An exact reproduction of every record is required.

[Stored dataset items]
---------------
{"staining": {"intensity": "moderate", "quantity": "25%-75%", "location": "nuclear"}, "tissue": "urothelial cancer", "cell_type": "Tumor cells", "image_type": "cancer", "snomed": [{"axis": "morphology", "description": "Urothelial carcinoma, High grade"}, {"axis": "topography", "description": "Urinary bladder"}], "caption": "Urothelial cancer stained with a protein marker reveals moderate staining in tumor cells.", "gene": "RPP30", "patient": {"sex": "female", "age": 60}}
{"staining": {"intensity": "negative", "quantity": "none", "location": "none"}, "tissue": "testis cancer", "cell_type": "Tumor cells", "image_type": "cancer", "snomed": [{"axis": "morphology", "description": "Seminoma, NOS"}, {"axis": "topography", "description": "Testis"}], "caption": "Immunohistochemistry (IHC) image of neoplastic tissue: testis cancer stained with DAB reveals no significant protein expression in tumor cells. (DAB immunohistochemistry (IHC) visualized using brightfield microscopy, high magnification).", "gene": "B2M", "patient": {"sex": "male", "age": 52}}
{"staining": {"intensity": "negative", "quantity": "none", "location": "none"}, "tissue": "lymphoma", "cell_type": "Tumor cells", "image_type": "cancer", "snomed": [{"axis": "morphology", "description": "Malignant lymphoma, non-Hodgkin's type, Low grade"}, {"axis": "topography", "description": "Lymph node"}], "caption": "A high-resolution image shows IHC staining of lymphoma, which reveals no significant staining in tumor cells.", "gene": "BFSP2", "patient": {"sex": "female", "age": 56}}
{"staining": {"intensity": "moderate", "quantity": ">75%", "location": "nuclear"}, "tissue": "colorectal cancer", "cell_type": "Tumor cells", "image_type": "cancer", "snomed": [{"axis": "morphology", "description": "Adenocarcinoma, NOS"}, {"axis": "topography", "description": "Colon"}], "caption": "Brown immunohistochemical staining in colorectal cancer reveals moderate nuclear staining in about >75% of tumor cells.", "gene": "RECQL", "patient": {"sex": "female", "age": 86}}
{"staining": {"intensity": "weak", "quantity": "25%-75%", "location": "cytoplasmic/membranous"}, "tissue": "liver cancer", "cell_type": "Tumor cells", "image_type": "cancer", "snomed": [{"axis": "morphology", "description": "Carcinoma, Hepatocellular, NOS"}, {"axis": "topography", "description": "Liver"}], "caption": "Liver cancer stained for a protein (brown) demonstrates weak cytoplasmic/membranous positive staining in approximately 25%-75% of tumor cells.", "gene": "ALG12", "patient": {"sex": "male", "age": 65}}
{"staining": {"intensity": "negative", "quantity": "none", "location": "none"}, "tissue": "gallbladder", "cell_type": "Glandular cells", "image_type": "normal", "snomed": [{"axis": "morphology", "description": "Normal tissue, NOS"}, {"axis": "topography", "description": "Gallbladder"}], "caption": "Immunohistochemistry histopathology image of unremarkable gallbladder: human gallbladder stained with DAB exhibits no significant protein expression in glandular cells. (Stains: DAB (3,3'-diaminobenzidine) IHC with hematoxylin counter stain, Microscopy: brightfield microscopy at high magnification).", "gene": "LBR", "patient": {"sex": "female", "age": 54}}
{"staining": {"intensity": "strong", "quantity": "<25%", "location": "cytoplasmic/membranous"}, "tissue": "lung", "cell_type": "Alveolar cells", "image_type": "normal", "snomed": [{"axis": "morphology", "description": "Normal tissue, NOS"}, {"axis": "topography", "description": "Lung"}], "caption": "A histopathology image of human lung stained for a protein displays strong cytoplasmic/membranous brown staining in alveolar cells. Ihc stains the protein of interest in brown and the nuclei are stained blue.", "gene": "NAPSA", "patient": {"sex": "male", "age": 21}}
---------------
### FINISHED EXERCISE
{"staining": {"intensity": "moderate", "quantity": "25%-75%", "location": "nuclear"}, "tissue": "urothelial cancer", "cell_type": "Tumor cells", "image_type": "cancer", "snomed": [{"axis": "morphology", "description": "Urothelial carcinoma, High grade"}, {"axis": "topography", "description": "Urinary bladder"}], "caption": "Urothelial cancer stained with a protein marker reveals moderate staining in tumor cells.", "gene": "RPP30", "patient": {"sex": "female", "age": 60}}
{"staining": {"intensity": "negative", "quantity": "none", "location": "none"}, "tissue": "testis cancer", "cell_type": "Tumor cells", "image_type": "cancer", "snomed": [{"axis": "morphology", "description": "Seminoma, NOS"}, {"axis": "topography", "description": "Testis"}], "caption": "Immunohistochemistry (IHC) image of neoplastic tissue: testis cancer stained with DAB reveals no significant protein expression in tumor cells. (DAB immunohistochemistry (IHC) visualized using brightfield microscopy, high magnification).", "gene": "B2M", "patient": {"sex": "male", "age": 52}}
{"staining": {"intensity": "negative", "quantity": "none", "location": "none"}, "tissue": "lymphoma", "cell_type": "Tumor cells", "image_type": "cancer", "snomed": [{"axis": "morphology", "description": "Malignant lymphoma, non-Hodgkin's type, Low grade"}, {"axis": "topography", "description": "Lymph node"}], "caption": "A high-resolution image shows IHC staining of lymphoma, which reveals no significant staining in tumor cells.", "gene": "BFSP2", "patient": {"sex": "female", "age": 56}}
{"staining": {"intensity": "moderate", "quantity": ">75%", "location": "nuclear"}, "tissue": "colorectal cancer", "cell_type": "Tumor cells", "image_type": "cancer", "snomed": [{"axis": "morphology", "description": "Adenocarcinoma, NOS"}, {"axis": "topography", "description": "Colon"}], "caption": "Brown immunohistochemical staining in colorectal cancer reveals moderate nuclear staining in about >75% of tumor cells.", "gene": "RECQL", "patient": {"sex": "female", "age": 86}}
{"staining": {"intensity": "weak", "quantity": "25%-75%", "location": "cytoplasmic/membranous"}, "tissue": "liver cancer", "cell_type": "Tumor cells", "image_type": "cancer", "snomed": [{"axis": "morphology", "description": "Carcinoma, Hepatocellular, NOS"}, {"axis": "topography", "description": "Liver"}], "caption": "Liver cancer stained for a protein (brown) demonstrates weak cytoplasmic/membranous positive staining in approximately 25%-75% of tumor cells.", "gene": "ALG12", "patient": {"sex": "male", "age": 65}}
{"staining": {"intensity": "negative", "quantity": "none", "location": "none"}, "tissue": "gallbladder", "cell_type": "Glandular cells", "image_type": "normal", "snomed": [{"axis": "morphology", "description": "Normal tissue, NOS"}, {"axis": "topography", "description": "Gallbladder"}], "caption": "Immunohistochemistry histopathology image of unremarkable gallbladder: human gallbladder stained with DAB exhibits no significant protein expression in glandular cells. (Stains: DAB (3,3'-diaminobenzidine) IHC with hematoxylin counter stain, Microscopy: brightfield microscopy at high magnification).", "gene": "LBR", "patient": {"sex": "female", "age": 54}}
{"staining": {"intensity": "strong", "quantity": "<25%", "location": "cytoplasmic/membranous"}, "tissue": "lung", "cell_type": "Alveolar cells", "image_type": "normal", "snomed": [{"axis": "morphology", "description": "Normal tissue, NOS"}, {"axis": "topography", "description": "Lung"}], "caption": "A histopathology image of human lung stained for a protein displays strong cytoplasmic/membranous brown staining in alveolar cells. Ihc stains the protein of interest in brown and the nuclei are stained blue.", "gene": "NAPSA", "patient": {"sex": "male", "age": 21}}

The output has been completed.